When the deed is done, Shawn and Carl pull up their pants. Shawn looks energized. Carl is speechless. "Carl, you want anything? A little head or anything?” asks Gillis. "The little guy won't get hard," admits Carl. Gillis replies, "Hey, nine out of ten guys under these circumstances won't ever get hard, so believe me, y'know…"

"So when will this film be out?" asks Shawn. "I'll tell you the truth," says Gillis, "we don't even know if this is gonna be a film. We're just fucking around tonight. It's never been done. So if it works, we get enough footage, y'know…"

"There's nothing to worry about anyway," says Renee, "because the percentage of people that you'd know that would see it is, like, next to none."

"I'm sure, right Carl?" Gillis laughs. "Anyway, you're obviously just off the street—an innocent guy seduced by this wicked woman—nobody's going to think you did anything bad." Carl looks a million miles away.

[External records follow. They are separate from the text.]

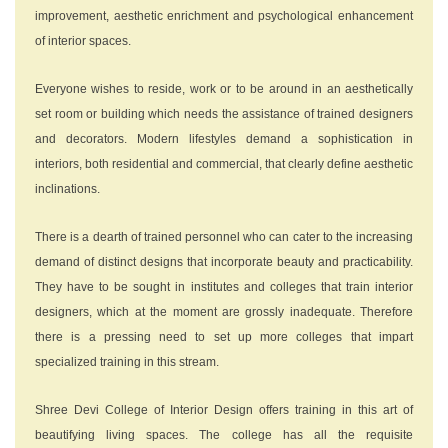
improvement, aesthetic enrichment and psychological enhancement
of interior spaces.
Everyone wishes to reside, work or to be around in an aesthetically
set room or building which needs the assistance of trained designers
and decorators. Modern lifestyles demand a sophistication in
interiors, both residential and commercial, that clearly define aesthetic
inclinations.
There is a dearth of trained personnel who can cater to the increasing
demand of distinct designs that incorporate beauty and practicability.
They have to be sought in institutes and colleges that train interior
designers, which at the moment are grossly inadequate. Therefore
there is a pressing need to set up more colleges that impart
specialized training in this stream.
Shree Devi College of Interior Design offers training in this art of
beautifying living spaces. The college has all the requisite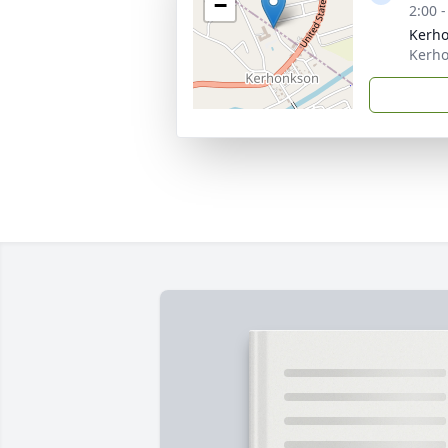
−
2:00 
Kerho
Kerho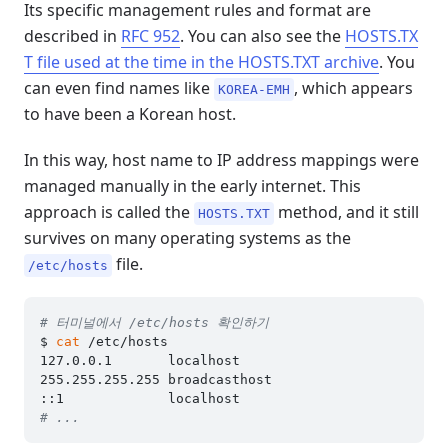
Its specific management rules and format are
described in
RFC 952
. You can also see the
HOSTS.TX
T file used at the time in the HOSTS.TXT archive
. You
can even find names like
, which appears
KOREA-EMH
to have been a Korean host.
In this way, host name to IP address mappings were
managed manually in the early internet. This
approach is called the
method, and it still
HOSTS.TXT
survives on many operating systems as the
file.
/etc/hosts
# 터미널에서 /etc/hosts 확인하기
$ 
cat
 /etc/hosts

127.0.0.1	localhost

255.255.255.255	broadcasthost

# ...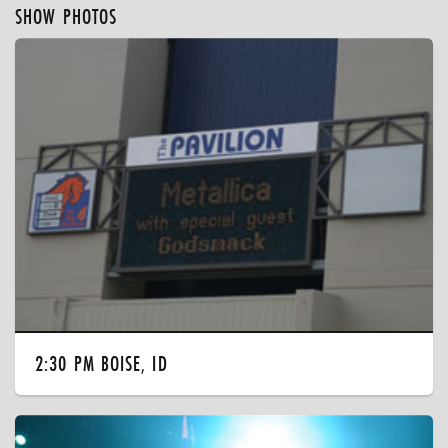
SHOW PHOTOS
2:30 PM BOISE, ID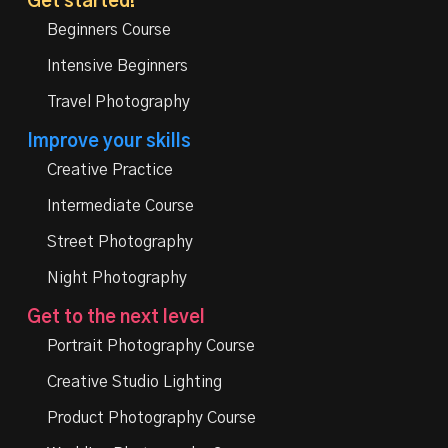
Get started!
Beginners Course
Intensive Beginners
Travel Photography
Improve your skills
Creative Practice
Intermediate Course
Street Photography
Night Photography
Get to the next level
Portrait Photography Course
Creative Studio Lighting
Product Photography Course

Glazer used non-professional actors in many of the van scenes with Johannson; he sat in the back, in the dark, unnoticed. When these scenes wrapped, some of the men didn't give Glazer permission to use their footage. But some did, and that's what you get when you watch Under the Skin. Even if you don't know beforehand, you can tell something's off. The camera is restricted to unflattering low-angle shots, often from the dashboard, that you wouldn't see in a movie starring an A-lister like ScarJo. The faces, even hers, are often obstructed or mediated by a mirror. It's porno neorealism—Candid Camera, if you're more comfortable with that. The dialogue is uncrafted and choppy. It's super fucking uncomfortable. It is, for lack of a better word, too real.

For lack of a better world, Johansson's character departs ours at the film's end, and in a really violent way. All the power you seem to think she has turns out to be meaningless. The men in this movie ultimately make the decisions. It's, like, an allegory, or something.